** Begin Source document **

Rare bidding tie favors minority firm
A contract bidding process for a maintenance and repair contract with the MARC commuter rail system produced an unusual tie that was resolved by giving the job to the minority-controlled firm.
According to the agenda for the July 6 Board of Public Works meeting, two firms tied for the low bid on the more than $5 million contact while another came within $80. The work consists of maintaining the grounds, fixing public address systems and making repairs to stations on the Penn, Camden and Brunswick lines.
M. Stancliff Construction Co. of Seabrook and Denver-Elek Inc. of Baltimore submitted identical bids of $5,076,200, according to the Maryland Transit Administration. Mercier's Inc. of Harmans offered to do the work for $5,076,280. Two other bidders were higher.
The contract has been awarded to Stancliff because it is a certified "disadvantaged business enterprise" -- a tie-breaker under state procurement regulations.

** End Source document **

→ **Instruction 1**: In the article about the MARC contract tie, what amount did each of the two tied firms bid?
The article and the records have no connection to each other.

** Begin Dataset entries **

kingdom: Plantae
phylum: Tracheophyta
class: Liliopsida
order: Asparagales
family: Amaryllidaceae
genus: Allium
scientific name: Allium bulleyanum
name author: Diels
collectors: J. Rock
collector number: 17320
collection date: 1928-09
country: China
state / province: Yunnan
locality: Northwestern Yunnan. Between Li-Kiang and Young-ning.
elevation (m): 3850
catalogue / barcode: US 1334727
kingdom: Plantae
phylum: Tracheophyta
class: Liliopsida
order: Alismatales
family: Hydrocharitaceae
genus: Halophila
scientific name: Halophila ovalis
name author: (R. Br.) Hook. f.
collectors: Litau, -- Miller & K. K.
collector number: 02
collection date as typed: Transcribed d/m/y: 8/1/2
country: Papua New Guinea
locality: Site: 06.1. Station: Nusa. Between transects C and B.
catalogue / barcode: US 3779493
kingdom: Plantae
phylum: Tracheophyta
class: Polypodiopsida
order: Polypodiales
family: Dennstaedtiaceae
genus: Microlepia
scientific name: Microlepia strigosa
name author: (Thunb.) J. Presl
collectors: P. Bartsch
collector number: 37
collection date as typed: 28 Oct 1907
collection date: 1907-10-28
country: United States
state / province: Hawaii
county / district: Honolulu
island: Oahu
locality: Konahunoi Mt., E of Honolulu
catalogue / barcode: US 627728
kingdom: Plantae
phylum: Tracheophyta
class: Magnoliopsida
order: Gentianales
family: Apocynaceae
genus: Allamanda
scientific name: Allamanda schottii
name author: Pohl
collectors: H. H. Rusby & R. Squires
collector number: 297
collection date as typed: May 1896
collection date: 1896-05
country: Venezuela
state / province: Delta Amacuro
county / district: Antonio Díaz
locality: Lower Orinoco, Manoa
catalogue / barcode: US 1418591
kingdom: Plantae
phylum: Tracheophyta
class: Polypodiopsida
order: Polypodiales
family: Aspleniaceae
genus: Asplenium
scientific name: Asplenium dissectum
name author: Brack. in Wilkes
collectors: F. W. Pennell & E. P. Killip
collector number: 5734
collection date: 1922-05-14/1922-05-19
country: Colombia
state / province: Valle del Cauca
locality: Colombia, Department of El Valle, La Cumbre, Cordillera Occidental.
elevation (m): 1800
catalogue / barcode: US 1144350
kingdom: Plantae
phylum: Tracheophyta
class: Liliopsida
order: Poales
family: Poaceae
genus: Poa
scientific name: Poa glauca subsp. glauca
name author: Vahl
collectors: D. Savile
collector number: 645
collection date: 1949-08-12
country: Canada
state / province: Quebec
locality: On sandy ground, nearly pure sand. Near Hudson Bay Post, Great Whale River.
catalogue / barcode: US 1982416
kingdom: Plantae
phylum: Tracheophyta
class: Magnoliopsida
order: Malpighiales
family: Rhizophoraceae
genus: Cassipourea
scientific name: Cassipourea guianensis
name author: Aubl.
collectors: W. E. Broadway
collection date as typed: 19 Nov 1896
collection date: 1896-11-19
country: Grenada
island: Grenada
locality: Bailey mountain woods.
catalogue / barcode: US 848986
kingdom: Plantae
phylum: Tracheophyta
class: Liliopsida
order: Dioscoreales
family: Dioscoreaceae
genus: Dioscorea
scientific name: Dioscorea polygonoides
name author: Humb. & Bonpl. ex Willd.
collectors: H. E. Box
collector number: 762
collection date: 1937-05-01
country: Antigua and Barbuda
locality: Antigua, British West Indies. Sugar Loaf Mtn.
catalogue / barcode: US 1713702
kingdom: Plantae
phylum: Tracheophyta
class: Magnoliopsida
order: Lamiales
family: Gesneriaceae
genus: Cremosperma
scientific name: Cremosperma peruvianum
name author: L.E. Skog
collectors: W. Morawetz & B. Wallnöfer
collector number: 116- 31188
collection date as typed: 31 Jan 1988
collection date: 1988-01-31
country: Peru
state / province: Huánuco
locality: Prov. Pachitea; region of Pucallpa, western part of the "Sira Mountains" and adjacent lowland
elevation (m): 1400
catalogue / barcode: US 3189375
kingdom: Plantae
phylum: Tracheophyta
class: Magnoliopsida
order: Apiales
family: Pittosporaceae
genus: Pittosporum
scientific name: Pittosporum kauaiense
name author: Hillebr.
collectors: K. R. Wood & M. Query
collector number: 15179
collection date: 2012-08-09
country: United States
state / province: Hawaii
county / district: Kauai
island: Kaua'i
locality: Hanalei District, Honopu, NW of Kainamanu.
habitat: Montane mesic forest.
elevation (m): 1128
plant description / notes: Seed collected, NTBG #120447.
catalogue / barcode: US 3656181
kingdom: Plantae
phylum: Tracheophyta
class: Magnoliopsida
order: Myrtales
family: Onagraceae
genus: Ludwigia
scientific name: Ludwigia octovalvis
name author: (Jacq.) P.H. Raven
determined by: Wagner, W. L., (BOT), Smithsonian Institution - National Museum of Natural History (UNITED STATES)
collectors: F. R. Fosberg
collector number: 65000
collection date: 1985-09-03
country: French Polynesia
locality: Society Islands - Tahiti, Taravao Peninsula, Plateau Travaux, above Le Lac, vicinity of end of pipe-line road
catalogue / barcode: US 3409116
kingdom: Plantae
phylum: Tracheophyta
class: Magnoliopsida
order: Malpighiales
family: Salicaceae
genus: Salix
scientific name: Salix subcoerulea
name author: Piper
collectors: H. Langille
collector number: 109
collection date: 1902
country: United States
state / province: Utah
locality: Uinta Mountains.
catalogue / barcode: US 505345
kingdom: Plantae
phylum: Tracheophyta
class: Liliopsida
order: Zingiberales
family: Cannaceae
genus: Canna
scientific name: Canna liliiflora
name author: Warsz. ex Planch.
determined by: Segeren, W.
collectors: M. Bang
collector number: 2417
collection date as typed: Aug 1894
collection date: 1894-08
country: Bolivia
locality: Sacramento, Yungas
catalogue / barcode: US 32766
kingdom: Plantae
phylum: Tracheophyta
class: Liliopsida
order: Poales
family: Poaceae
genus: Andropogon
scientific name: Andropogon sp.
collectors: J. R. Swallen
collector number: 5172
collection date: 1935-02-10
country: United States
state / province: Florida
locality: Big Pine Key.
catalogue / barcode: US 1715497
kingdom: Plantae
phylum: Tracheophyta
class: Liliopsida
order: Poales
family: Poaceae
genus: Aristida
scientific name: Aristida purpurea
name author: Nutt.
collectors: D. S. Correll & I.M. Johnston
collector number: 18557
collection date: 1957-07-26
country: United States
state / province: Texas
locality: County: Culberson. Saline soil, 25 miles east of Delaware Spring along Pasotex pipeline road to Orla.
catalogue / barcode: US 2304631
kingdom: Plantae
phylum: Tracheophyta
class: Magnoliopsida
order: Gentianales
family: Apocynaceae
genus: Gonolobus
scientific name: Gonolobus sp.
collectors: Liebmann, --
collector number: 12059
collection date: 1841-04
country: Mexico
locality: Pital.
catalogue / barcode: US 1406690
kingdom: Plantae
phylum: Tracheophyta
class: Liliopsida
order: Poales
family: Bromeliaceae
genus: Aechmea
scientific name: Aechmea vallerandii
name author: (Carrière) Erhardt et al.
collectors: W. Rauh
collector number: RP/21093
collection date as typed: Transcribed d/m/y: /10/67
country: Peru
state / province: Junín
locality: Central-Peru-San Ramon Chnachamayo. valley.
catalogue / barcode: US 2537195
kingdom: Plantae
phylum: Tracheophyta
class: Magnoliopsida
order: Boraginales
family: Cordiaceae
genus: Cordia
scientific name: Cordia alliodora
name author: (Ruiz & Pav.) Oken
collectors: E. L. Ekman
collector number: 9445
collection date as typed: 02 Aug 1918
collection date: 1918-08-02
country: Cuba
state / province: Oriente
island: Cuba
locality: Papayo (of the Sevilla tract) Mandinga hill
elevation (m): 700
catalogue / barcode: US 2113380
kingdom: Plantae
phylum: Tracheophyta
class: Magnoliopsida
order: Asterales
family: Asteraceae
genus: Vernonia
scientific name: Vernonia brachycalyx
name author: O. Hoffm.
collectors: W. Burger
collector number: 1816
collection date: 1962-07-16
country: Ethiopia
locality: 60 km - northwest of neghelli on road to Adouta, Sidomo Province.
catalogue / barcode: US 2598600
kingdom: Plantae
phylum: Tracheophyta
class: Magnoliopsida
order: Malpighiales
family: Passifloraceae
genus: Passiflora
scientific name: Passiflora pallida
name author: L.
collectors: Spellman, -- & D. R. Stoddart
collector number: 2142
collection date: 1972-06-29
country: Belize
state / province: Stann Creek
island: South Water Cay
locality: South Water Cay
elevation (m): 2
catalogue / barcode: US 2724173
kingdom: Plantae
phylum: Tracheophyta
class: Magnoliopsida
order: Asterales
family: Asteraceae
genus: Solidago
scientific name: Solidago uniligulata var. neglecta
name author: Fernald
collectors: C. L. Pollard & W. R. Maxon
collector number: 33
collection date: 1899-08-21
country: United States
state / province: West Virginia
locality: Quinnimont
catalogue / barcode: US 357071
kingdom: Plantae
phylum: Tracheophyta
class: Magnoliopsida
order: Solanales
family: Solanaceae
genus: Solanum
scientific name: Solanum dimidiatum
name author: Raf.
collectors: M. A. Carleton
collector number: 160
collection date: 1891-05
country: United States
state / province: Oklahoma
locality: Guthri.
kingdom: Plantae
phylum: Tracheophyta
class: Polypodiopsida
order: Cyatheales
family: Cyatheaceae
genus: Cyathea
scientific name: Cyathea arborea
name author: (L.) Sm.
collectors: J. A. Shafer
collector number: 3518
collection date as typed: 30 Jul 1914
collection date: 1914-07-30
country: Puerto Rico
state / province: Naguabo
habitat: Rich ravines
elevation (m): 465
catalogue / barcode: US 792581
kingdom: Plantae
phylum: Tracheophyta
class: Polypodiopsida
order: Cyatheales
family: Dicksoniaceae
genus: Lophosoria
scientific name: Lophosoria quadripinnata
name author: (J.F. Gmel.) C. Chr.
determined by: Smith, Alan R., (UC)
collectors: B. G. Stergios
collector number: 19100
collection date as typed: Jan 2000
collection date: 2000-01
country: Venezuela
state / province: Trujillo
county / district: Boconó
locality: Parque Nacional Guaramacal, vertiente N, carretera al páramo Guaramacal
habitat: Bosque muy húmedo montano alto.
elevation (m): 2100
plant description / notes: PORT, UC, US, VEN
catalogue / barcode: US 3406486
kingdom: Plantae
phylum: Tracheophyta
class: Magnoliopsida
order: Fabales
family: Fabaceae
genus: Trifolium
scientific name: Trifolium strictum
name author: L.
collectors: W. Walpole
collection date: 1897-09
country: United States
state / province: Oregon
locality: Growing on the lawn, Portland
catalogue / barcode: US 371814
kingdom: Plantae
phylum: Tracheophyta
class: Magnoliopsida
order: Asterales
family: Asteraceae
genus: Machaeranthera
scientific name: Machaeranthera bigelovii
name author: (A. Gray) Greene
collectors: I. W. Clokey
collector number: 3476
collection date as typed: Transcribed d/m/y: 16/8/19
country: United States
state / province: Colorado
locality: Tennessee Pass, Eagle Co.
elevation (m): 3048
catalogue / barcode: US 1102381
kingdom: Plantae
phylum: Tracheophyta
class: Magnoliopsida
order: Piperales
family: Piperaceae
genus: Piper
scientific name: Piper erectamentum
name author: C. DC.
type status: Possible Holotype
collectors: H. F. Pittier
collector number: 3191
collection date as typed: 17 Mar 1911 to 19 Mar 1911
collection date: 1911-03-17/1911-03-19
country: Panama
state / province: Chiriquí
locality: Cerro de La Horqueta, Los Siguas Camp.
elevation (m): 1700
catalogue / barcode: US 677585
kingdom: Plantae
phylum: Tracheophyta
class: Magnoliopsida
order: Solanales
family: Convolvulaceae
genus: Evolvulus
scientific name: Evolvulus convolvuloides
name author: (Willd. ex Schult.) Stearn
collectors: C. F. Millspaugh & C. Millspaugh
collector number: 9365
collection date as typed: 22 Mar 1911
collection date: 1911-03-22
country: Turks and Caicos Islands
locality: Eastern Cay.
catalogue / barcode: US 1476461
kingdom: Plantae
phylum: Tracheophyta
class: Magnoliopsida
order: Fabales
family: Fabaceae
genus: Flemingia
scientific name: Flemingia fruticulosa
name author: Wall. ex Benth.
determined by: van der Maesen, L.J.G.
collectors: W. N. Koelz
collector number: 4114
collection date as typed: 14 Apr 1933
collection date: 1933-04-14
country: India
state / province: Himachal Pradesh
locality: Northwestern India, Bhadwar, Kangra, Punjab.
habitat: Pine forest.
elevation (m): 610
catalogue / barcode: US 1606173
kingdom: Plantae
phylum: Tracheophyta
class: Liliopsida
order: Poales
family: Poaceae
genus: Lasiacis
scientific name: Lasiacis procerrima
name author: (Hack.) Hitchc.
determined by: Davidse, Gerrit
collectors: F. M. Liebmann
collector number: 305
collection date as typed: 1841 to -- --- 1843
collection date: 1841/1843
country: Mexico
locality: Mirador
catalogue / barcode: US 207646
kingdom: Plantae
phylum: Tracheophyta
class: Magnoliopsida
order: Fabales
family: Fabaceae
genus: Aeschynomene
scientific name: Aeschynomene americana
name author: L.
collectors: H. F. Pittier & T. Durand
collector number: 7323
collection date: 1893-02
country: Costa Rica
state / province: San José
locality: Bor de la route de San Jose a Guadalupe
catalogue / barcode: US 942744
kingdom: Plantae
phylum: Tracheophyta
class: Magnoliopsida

** End Dataset entries **

→ **Instruction 2**: From the stored records, extract everything from the line containing "collectors: W. Morawetz & B. Wallnöfer" down to the line containing "locality: Hanalei District, Honopu, NW", both lines included, and reproduce them unchanged.

→ **Full output 1**: $5,076,200

→ **Full output 2**:
collectors: W. Morawetz & B. Wallnöfer
collector number: 116- 31188
collection date as typed: 31 Jan 1988
collection date: 1988-01-31
country: Peru
state / province: Huánuco
locality: Prov. Pachitea; region of Pucallpa, western part of the "Sira Mountains" and adjacent lowland
elevation (m): 1400
catalogue / barcode: US 3189375
kingdom: Plantae
phylum: Tracheophyta
class: Magnoliopsida
order: Apiales
family: Pittosporaceae
genus: Pittosporum
scientific name: Pittosporum kauaiense
name author: Hillebr.
collectors: K. R. Wood & M. Query
collector number: 15179
collection date: 2012-08-09
country: United States
state / province: Hawaii
county / district: Kauai
island: Kaua'i
locality: Hanalei District, Honopu, NW of Kainamanu.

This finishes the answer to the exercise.